=== FRAGMENTO DEL DOCUMENTO ===

Por Maielis González Fernández
Fue mediante un ominoso intercambio de rehenes que pude obtener y luego leer Verde, la última novela de Ramiro Sanchiz publicada por la Editorial Fin de Siglo. Una amistad en común viajaría a Montevideo para participar en la Feria del Libro del país conosureño, por lo que Sanchiz y yo aprovechamos la ocasión para canjear una Deuda Temporal –la recién publicada antología de cuentos de ciencia ficción escritos por mujeres, que compilara Raúl Aguiar aquí en Cuba– y un número de la revista Upsalón de la Facultad de Artes y Letras de la Universidad de La Habana, por un ejemplar de su novela y otro del ya mítico y totalmente indispensable libro de cuentos Colores peligrosos de Pablo Dobrinin. Se podría decir que fue un negocio justo.
No sé con certeza cómo ocurre en otros países de América Latina, pero en el mío, los resortes que mueven la armazón editorial parecieran haber sido diseñados por retorcidos mangakas steampunk, por lo que todo se mueve con la lentitud y la gracilidad de una maquinaria impulsada por vapor de agua. Tarde llegan al contexto cubano las novedades y, muchas veces, ni llegan. Así, aunque resulte ilógico dada la cercanía idiomática o cultural, los lectores consumen más y conocen mejor a autores norteamericanos y europeos contemporáneos –no hablaré ya de los autores del Boom latinoamericano, devenidos dioses tutelares para ciertas generaciones de lectores en este país– que a quienes escriben hoy en América Latina.
Sin embargo, siempre existen maneras de burlar este fatum y, justo es decirlo, los lectores cubanos nos hemos vuelto un poco especialistas en propiciarnos caminos alternativos para acceder a la información, las novedades y también los libros, por más que, en este sentido, «la maldita circunstancia del agua por todas partes» –como escribiera Virgilio Piñera– de veras conspire en el aislamiento y la dificultad de acceso. Siempre queda, no obstante, el amigo que viajó y trajo la maleta cargada de libros; al que se lo prestaron y se tomó el trabajo de escanear o fotografiar página por página; el que lo bajó en versión pirata de Internet o el que pudo aplicar un ominoso intercambio de rehenes, como el que hizo que Verde llegara a mis manos.

=== DATOS PROPORCIONADOS ===

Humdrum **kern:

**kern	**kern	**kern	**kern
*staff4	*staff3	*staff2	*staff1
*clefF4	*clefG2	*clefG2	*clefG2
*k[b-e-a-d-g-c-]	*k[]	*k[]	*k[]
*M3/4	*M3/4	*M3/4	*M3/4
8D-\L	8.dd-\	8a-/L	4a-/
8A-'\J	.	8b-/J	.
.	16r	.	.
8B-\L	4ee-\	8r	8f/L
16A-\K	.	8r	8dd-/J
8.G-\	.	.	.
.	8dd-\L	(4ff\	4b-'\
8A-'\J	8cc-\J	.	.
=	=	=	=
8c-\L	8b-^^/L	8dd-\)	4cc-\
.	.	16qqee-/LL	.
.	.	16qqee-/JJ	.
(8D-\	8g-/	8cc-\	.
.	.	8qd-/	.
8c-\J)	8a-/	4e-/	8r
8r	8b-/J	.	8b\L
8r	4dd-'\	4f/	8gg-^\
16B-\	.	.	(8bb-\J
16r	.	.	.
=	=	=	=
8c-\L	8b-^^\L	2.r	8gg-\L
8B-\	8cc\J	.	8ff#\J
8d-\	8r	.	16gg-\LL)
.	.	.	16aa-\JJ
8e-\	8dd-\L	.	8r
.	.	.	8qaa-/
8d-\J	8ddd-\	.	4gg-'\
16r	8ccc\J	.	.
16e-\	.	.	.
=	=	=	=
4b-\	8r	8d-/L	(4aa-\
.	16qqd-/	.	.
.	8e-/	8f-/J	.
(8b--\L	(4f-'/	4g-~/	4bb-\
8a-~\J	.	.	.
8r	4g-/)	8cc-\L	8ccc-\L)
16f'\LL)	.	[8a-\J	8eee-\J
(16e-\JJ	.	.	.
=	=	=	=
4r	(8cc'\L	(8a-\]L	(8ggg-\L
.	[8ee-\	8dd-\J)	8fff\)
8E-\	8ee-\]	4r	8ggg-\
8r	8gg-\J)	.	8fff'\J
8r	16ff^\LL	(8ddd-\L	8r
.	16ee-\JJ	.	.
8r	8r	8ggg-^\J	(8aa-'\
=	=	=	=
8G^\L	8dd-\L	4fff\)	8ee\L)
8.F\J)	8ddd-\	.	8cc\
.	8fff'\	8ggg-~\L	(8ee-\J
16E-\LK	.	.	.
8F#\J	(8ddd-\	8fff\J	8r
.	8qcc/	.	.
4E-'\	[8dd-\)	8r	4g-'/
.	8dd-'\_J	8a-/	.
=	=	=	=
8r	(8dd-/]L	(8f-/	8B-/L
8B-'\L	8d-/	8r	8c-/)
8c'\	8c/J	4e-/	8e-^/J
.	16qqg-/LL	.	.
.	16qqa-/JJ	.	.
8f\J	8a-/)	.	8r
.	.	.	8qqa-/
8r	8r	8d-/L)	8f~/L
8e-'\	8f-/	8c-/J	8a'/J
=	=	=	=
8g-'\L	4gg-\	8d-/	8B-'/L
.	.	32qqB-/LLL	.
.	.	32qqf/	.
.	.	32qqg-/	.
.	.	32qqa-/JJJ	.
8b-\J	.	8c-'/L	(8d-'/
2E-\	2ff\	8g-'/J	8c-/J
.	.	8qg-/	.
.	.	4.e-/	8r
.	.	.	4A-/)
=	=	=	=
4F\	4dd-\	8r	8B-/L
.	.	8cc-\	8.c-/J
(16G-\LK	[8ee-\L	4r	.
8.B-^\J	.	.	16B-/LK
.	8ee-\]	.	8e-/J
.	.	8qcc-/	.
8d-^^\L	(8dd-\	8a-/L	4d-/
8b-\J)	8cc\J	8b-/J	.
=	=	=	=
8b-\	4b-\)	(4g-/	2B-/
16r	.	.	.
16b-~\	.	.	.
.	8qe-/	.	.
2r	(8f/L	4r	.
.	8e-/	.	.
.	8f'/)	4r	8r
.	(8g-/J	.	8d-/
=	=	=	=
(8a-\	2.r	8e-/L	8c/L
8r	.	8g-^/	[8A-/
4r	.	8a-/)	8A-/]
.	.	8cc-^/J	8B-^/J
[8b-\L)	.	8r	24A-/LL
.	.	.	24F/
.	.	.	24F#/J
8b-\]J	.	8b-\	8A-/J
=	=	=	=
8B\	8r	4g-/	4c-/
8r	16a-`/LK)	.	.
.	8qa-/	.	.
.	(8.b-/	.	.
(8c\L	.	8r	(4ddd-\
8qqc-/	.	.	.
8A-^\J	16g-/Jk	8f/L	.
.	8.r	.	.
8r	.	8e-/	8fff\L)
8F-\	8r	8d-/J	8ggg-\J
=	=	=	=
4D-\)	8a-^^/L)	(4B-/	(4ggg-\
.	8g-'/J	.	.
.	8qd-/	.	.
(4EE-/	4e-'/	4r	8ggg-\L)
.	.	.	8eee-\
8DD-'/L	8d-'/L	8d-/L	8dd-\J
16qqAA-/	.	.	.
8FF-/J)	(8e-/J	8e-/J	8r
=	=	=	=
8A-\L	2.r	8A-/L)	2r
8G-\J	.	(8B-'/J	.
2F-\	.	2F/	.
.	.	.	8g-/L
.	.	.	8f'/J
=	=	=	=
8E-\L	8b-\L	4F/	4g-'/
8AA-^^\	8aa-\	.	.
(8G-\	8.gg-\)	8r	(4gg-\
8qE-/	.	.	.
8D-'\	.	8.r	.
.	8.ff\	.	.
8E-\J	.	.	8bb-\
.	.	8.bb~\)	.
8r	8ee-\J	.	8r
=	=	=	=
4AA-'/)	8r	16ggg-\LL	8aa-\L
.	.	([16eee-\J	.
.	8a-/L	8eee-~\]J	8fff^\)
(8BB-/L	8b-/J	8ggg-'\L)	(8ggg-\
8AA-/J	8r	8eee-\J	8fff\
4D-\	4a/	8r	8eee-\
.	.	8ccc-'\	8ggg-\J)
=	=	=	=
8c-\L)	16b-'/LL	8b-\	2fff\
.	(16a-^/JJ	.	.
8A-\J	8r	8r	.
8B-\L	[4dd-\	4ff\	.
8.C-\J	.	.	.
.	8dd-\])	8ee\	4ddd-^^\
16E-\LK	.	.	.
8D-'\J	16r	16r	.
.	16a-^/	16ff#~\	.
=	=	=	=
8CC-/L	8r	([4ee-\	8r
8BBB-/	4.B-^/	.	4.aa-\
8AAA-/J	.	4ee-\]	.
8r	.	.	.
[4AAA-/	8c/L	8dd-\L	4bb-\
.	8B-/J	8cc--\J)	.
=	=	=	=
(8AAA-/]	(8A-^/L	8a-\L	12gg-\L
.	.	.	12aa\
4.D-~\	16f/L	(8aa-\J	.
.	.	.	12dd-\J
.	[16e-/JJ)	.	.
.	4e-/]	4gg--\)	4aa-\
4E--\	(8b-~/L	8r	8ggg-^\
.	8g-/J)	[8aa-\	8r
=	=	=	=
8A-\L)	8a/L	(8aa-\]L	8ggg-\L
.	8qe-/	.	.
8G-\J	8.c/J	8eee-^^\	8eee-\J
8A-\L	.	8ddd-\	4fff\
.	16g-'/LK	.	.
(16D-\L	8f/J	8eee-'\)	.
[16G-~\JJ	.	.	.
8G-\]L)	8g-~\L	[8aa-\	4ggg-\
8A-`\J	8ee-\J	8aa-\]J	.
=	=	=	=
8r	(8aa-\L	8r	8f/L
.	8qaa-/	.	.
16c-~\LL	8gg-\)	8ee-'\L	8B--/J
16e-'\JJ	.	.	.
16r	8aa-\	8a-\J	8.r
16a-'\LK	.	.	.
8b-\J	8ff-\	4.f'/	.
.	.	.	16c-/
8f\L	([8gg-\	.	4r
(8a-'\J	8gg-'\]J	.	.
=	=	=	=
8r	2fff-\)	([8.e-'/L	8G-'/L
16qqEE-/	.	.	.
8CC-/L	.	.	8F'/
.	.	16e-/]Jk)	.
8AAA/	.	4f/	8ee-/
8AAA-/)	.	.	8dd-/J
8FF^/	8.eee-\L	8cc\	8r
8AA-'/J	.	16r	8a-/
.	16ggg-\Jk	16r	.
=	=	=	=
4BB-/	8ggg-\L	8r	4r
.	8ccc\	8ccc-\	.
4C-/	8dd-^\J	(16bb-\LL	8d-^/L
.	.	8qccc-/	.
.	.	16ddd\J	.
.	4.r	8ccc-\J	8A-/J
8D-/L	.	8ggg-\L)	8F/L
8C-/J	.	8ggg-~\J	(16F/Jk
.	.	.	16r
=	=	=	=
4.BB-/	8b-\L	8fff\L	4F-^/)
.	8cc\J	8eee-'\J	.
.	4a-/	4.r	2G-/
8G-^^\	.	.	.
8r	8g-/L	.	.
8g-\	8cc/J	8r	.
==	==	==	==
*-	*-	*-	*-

===

* OBJETIVO DEL EJERCICIO
Retoma la reseña sobre la novela Verde y continúala a partir de su última oración.

* RESULTADO DE LA TAREA
Quizás lo primero que salta a la vista al leer esta novela es su filiación lovecraftiana, y esta es una hipótesis que se corrobora sin mucha dificultad si se conoce mínimamente al autor que hay detrás de sus páginas, quien ha declarado ser, en varias ocasiones, un devoto de la obra y el pensamiento del escritor norteamericano. Quien leyera Verde no tardaría en realizar un vínculo, casi inconsciente, con ese espléndido relato de H.P. Lovecraft que es «El color que cayó del cielo». De hecho, esta reflexión es llevada a cabo por el propio protagonista, ahorrándonos parte del trabajo. El verde enfermizo y contaminante que aparece como un leitmotiv en la entrecortada y, muchas veces, bifurcada historia que nos cuenta en esta ocasión Federico Stahl, el personaje recurrente de las ficciones de Sanchiz –un alter ego descreído y perturbado del propio autor–, remite inevitablemente al color lovecraftiano de origen extraterrestre. Por lo que no sería del todo descabellado arriesgarnos a clasificar esta novela dentro de la categoría de «horror cósmico», si ello no implicara someterla a una camisa de fuerza y renunciar a las entrecortadas y, también, bifurcadas lecturas que este texto permite.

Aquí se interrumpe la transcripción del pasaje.